Je ne pense pas me tromper en disant que Wes Anderson est l'une des raisons de ma cinéphilie. "La Vie Aquatique" avait été un énorme coup de cœur et m'avait incité, pour la première fois, à m'intéresser à la filmographie d'un réalisateur dans son ensemble. J'avais ensuite découvert "Fantastic Mr. Fox" en salles que je considère encore aujourd'hui comme l'un des meilleurs film d'animation qu'il m'est été donné de voir. Si "Moonrise Kingdom" m'avait laissé sur ma faim malgré le consensus qui semble dire que c'est son meilleur film (je trouve "Fantastic Mr. Fox" et "Rushmore" largement supérieurs), le casting, la bande-annonce et le pitch de "The Grand Budapest Hotel" me faisaient trépigner d'impatience.
Wes Anderson ne délaisse pas sa forme habituelle : que ce soit dans les tics de mise en scène, dans l'écriture, dans l'architecture des décors ou dans les couleurs, c'est du Anderson tout craché, pas de doute là-dessus. Mais dans le fond on sent quelque chose de neuf : le scénario en lui même (sorte de polar thriller décalé aux accents est-européen) ne sonne pas comme ses films habituels. Pas de fresque familiale ou de relations père-fils (biologique en tout cas) comme c'est souvent le cas : ici on parle d'héritage (à la fois moral et pécunier), de bagnards, de nazis roses et de courses-poursuites dans tous les lieux possibles et imaginables.
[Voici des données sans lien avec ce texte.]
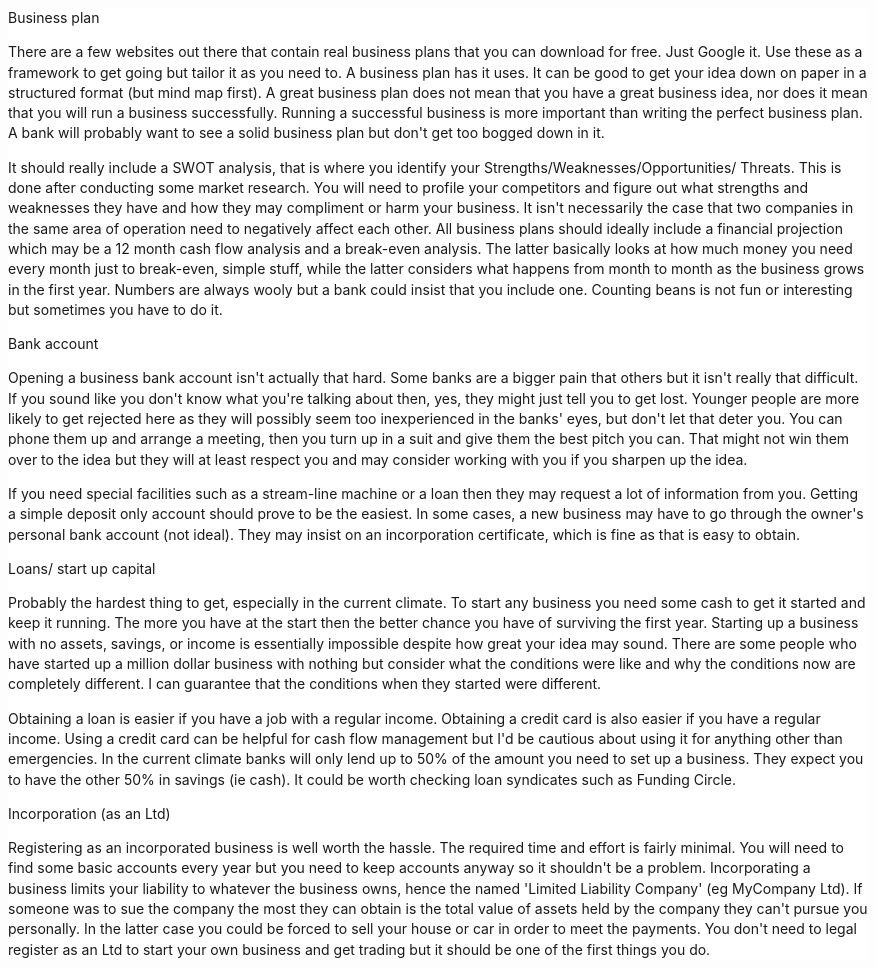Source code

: Business plan

There are a few websites out there that contain real business plans that you can download for free. Just Google it. Use these as a framework to get going but tailor it as you need to. A business plan has it uses. It can be good to get your idea down on paper in a structured format (but mind map first). A great business plan does not mean that you have a great business idea, nor does it mean that you will run a business successfully. Running a successful business is more important than writing the perfect business plan. A bank will probably want to see a solid business plan but don't get too bogged down in it.

It should really include a SWOT analysis, that is where you identify your Strengths/Weaknesses/Opportunities/ Threats. This is done after conducting some market research. You will need to profile your competitors and figure out what strengths and weaknesses they have and how they may compliment or harm your business. It isn't necessarily the case that two companies in the same area of operation need to negatively affect each other. All business plans should ideally include a financial projection which may be a 12 month cash flow analysis and a break-even analysis. The latter basically looks at how much money you need every month just to break-even, simple stuff, while the latter considers what happens from month to month as the business grows in the first year. Numbers are always wooly but a bank could insist that you include one. Counting beans is not fun or interesting but sometimes you have to do it.

Bank account

Opening a business bank account isn't actually that hard. Some banks are a bigger pain that others but it isn't really that difficult. If you sound like you don't know what you're talking about then, yes, they might just tell you to get lost. Younger people are more likely to get rejected here as they will possibly seem too inexperienced in the banks' eyes, but don't let that deter you. You can phone them up and arrange a meeting, then you turn up in a suit and give them the best pitch you can. That might not win them over to the idea but they will at least respect you and may consider working with you if you sharpen up the idea.

If you need special facilities such as a stream-line machine or a loan then they may request a lot of information from you. Getting a simple deposit only account should prove to be the easiest. In some cases, a new business may have to go through the owner's personal bank account (not ideal). They may insist on an incorporation certificate, which is fine as that is easy to obtain.

Loans/ start up capital

Probably the hardest thing to get, especially in the current climate. To start any business you need some cash to get it started and keep it running. The more you have at the start then the better chance you have of surviving the first year. Starting up a business with no assets, savings, or income is essentially impossible despite how great your idea may sound. There are some people who have started up a million dollar business with nothing but consider what the conditions were like and why the conditions now are completely different. I can guarantee that the conditions when they started were different.

Obtaining a loan is easier if you have a job with a regular income. Obtaining a credit card is also easier if you have a regular income. Using a credit card can be helpful for cash flow management but I'd be cautious about using it for anything other than emergencies. In the current climate banks will only lend up to 50% of the amount you need to set up a business. They expect you to have the other 50% in savings (ie cash). It could be worth checking loan syndicates such as Funding Circle.

Incorporation (as an Ltd)

Registering as an incorporated business is well worth the hassle. The required time and effort is fairly minimal. You will need to find some basic accounts every year but you need to keep accounts anyway so it shouldn't be a problem. Incorporating a business limits your liability to whatever the business owns, hence the named 'Limited Liability Company' (eg MyCompany Ltd). If someone was to sue the company the most they can obtain is the total value of assets held by the company they can't pursue you personally. In the latter case you could be forced to sell your house or car in order to meet the payments. You don't need to legal register as an Ltd to start your own business and get trading but it should be one of the first things you do.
C'est une succession d'idées plus inventives les unes que les autres. Chaque plan démontre une nouvelle recherche créative, une construction exemplaire et une cohérence qui - au milieu de ce fourre-tout d'imagination - brille par sa réussite. Le casting est lui aussi impeccable : si les noms sur l'affiche sont un peu menteurs parce que la plupart des stars se contentent d'une apparition en guest au grès d'une scénette amusante, il est indéniable que les têtes d'affiche s'en sortent incroyablement bien : Ralph Fiennes est impressionnant, y a pas d'autres mots, dans un rôle presque à contre-emploi où il excelle à chaque instant, chacune de ses répliques est savoureuse et il est vraiment imprégné de ce "M. Gustave". On en oublierai presque le débutant Tony Revolori, qui pour son premier grand rôle s'en sort à merveille lui aussi.
Alors oui, il est évident que ceux qui n'apprécient pas le cinéma de Wes Anderson n'aimeront pas. Je suis même certain que quelques fans du réalisateur ne s'y retrouveront pas, je pense notamment à ceux qui ont pu le découvrir avec "Moonrise Kingdom" - peut-être parce que ce dernier était plus premier degré (enfin pas vraiment) à la fois dans l'émotion et dans l'humour. Le temps nous dira si "The Grand Budapest Hotel" sera une simple "originalité" dans la filmographie de Wes Anderson, un peu comme "Fantastic Mr. Fox", ou s'il marquera un véritablement tournant dans sa carrière, dans laquelle il se tournera vers des genres plus variés au-delà de celui de la fresque familiale. Dans tous les cas, ce nouveau film se déguste sans modération, un plaisir de tous les instants qui fait d'ors et déjà parti du panthéon de l'année 2014.